Robert J. Schwartz of the Baylor College of Medicine in Houston and colleagues injected pigs with DNA that carries instructions for the production of a hormone known as protease-resistant growth hormone-release hormone.

Pigs injected with the DNA produced high levels of their own growth hormones, grew faster and were 22 percent heavier than normal. After 65 days of treatment, no side effects emerged, the researchers report in the December issue of the journal Nature Biotechnology.

The approach could enable farmers to use less feed and bring animals that produce less manure to slaughter more quickly. Moreover, a similar approach may be useful for treating children who are not growing properly, the researchers said. But much more research is needed.

Teeny Tiny Tweezers

Scientists have fashioned the world's smallest pair of tweezers.

Charles M. Lieber of Harvard University and a colleague crafted a pair of "nanotweezers" by attaching two bundles of carbon "nanotubes" to either side of a glass rod. The bundles, a mere 50 nanometers in diameter, open and close when a small volt of electricity is applied. In tests, the tweezers could manipulate polystyrene spheres 300 nanometers in diameter and semiconductor wires 20 nanometers in diameter.
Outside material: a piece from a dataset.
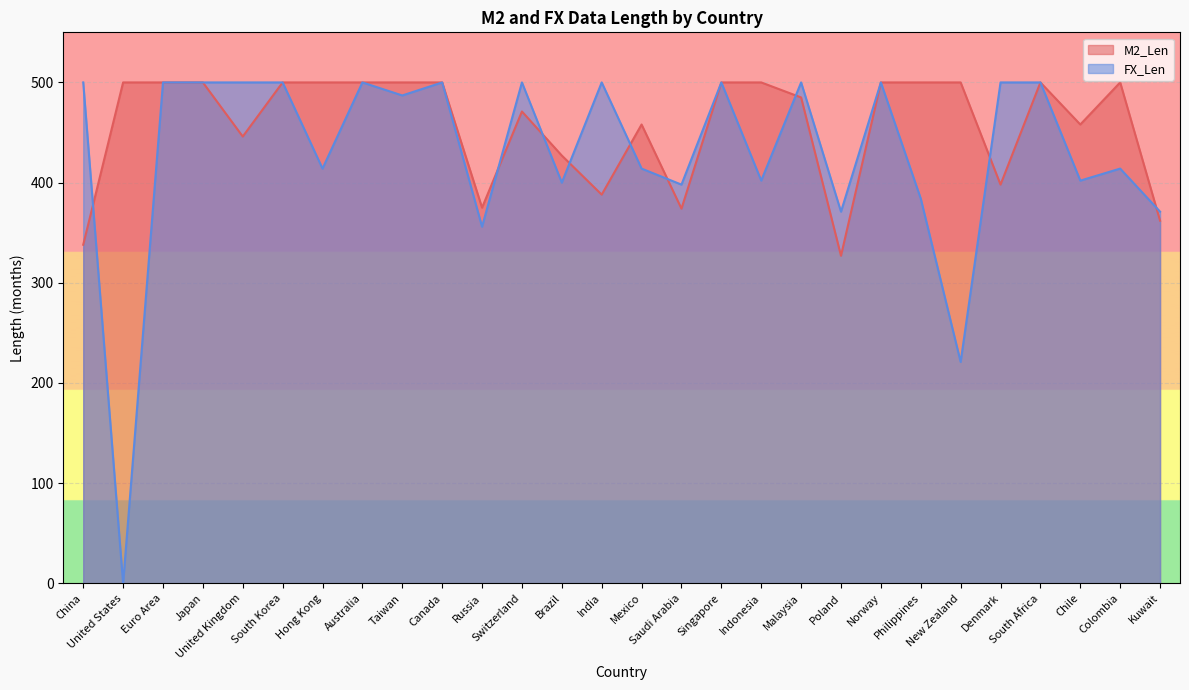

Between Indonesia and South Africa, which is larger?

Indonesia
"Compare a single hair from your head . . . to a giant redwood tree--your hair will seem like a redwood tree next to the nanotube and the objects it can manipulate," Lieber said in an e-mail message.

The device is just the latest tiny tool that researchers have developed to manipulate individual molecules in the growing field of "nanotechnology," in which scientists hope to build extremely small devices on the molecular level.

"The results described here demonstrate that nanotube nanotweezers can be used to manipulate individual nanostructures and directly probe their electrical properties," the researchers write in the Dec. 10 issue of Science.